● Data for this exercise:
================================
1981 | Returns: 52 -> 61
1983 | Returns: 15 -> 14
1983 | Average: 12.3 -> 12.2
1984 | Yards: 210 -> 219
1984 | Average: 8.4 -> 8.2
================================
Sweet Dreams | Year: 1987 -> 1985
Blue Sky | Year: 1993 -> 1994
================================
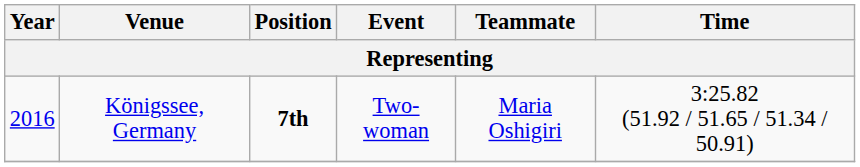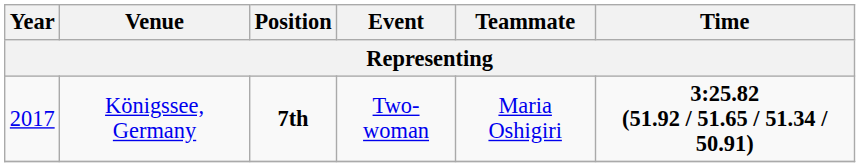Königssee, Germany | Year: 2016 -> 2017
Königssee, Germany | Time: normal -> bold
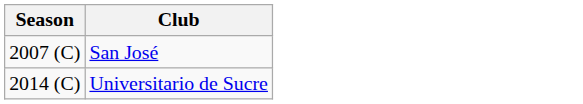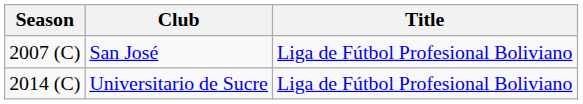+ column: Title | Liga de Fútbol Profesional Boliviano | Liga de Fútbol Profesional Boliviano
================================
● Task to complete: Rewrite the data starting at the line with "Sweet Dreams | Year: 1987 -> 1985" and ending at the line with "Blue Sky | Year: 1993 -> 1994", putting "Release Year" wherever "Year" appears and leaving everything else unchanged. Return only those lines.

● Solution for this problem:
Sweet Dreams | Release Year: 1987 -> 1985
Blue Sky | Release Year: 1993 -> 1994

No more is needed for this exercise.